I took a journey to watch the Olympic cycling road race last week. It was about 30 miles from where I live, and the place I wanted to get to was at the top of one of the hills on the route (I like to see the riders struggle up the hills).
How did I get there? I put my bike in the car, drove to a parking spot about five miles from the race route, cycled to within a mile where I locked up the bike and walked the last mile through the crowds, up the hill to the road side.
What if I had tried to get all the way in my car? I would have been turned away. Or walked the whole thing? I would have missed the event altogether. The point is I used the common-sense approach — the right means of transport for each stage of the journey — and I reached my destination.
Likewise, you wouldn’t expect donors to fulfill their giving potential if the only means of communication you had was, say, e-mail. Building a relationship with a donor is about nurturing support, understanding motives and what the donor is likely to want to support — and you are likely to need different communication channels depending on where donors are in their donor journeys. You also need a donor database to track where they are on their journeys and the tools with which to engage them.

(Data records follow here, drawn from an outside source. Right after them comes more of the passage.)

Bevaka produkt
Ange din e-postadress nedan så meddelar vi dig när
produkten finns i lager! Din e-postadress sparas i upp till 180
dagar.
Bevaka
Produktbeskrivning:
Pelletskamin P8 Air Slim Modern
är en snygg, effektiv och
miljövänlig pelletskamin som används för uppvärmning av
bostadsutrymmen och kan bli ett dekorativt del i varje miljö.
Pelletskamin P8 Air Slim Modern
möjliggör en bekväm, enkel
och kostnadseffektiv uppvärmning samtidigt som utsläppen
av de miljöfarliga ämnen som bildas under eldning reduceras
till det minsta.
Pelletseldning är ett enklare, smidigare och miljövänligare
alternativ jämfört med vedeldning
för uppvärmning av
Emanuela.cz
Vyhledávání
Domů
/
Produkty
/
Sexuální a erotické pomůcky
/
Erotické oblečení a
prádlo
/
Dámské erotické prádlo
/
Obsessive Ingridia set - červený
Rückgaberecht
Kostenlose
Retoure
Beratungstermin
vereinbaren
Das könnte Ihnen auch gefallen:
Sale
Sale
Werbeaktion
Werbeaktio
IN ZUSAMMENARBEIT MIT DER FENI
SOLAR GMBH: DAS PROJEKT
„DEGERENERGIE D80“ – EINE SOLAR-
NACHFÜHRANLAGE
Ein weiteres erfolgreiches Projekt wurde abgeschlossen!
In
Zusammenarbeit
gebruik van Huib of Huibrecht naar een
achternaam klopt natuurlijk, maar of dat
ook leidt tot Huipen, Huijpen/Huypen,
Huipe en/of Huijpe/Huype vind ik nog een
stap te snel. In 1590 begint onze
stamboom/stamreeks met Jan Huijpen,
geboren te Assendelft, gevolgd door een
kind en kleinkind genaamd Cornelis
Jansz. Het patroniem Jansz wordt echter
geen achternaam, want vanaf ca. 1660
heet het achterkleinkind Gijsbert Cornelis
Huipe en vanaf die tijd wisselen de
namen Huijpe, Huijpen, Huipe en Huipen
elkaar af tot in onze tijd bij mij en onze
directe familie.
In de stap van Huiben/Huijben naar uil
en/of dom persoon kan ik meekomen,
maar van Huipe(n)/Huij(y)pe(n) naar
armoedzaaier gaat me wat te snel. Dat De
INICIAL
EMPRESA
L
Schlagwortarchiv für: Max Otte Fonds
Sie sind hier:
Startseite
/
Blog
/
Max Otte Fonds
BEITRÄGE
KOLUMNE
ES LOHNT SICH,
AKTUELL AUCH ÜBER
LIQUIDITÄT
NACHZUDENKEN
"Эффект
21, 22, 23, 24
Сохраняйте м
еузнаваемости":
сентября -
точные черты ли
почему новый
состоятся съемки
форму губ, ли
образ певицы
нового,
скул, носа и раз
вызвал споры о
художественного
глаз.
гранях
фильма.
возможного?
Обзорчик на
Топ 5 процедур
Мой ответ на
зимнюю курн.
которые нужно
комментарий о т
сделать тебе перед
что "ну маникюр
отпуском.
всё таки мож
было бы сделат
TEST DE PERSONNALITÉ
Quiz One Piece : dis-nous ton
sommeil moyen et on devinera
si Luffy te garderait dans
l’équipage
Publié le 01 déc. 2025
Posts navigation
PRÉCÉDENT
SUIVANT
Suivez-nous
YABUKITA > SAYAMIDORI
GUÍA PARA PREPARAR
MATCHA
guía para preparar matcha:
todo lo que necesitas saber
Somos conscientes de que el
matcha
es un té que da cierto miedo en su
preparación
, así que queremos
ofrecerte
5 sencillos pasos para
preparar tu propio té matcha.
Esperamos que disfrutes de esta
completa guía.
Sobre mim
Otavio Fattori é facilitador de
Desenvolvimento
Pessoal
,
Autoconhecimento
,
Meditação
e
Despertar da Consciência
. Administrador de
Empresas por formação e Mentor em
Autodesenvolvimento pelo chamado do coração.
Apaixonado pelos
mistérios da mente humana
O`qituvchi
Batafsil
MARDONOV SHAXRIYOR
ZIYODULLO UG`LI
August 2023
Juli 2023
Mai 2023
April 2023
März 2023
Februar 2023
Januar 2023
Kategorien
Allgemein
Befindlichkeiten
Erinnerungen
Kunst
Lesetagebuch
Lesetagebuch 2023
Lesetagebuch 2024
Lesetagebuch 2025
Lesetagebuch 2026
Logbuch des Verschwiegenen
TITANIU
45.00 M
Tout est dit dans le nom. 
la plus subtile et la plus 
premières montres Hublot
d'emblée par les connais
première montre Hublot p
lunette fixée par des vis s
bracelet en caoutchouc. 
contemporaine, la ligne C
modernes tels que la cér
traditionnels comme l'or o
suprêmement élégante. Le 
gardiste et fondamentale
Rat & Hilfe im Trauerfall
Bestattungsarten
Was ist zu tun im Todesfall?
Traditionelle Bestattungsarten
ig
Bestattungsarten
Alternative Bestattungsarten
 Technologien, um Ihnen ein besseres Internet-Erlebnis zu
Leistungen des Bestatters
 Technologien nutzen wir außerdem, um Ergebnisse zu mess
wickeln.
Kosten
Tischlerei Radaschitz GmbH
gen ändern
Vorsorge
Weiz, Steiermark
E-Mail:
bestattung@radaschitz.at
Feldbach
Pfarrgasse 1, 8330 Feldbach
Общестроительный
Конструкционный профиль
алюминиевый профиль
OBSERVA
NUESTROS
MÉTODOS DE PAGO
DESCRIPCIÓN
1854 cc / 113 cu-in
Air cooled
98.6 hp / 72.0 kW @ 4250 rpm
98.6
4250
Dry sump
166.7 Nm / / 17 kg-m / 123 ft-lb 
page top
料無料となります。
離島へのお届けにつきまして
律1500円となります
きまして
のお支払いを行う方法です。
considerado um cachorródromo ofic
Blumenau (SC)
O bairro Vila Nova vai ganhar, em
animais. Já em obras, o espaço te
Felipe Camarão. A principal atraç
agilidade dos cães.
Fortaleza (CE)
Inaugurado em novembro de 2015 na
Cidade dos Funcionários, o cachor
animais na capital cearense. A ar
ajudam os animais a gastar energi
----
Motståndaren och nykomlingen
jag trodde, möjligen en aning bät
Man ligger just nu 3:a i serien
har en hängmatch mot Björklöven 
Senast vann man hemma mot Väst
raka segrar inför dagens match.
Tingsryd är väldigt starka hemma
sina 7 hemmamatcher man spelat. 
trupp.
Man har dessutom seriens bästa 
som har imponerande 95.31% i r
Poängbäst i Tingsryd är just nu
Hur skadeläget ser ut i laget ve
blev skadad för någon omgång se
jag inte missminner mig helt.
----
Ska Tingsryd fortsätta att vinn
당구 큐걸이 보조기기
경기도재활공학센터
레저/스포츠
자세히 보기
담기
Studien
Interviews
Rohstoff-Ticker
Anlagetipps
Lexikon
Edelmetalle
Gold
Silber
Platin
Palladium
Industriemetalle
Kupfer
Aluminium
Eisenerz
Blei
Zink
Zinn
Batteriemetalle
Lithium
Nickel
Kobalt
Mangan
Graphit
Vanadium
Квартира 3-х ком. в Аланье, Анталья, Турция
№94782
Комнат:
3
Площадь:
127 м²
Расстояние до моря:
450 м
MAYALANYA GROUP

The nonprofit world seems to be hung up on whether multichannel donors are more valuable than single-channel donors. The 2011 donorCentrics survey answered the question, perhaps unsurprisingly, with a “yes.” It found that those donors who are acquired online and then cross over to offline giving (and just less than half do) are more valuable and are retained for longer. But the more important question for me is, “What channels do I need to use when?”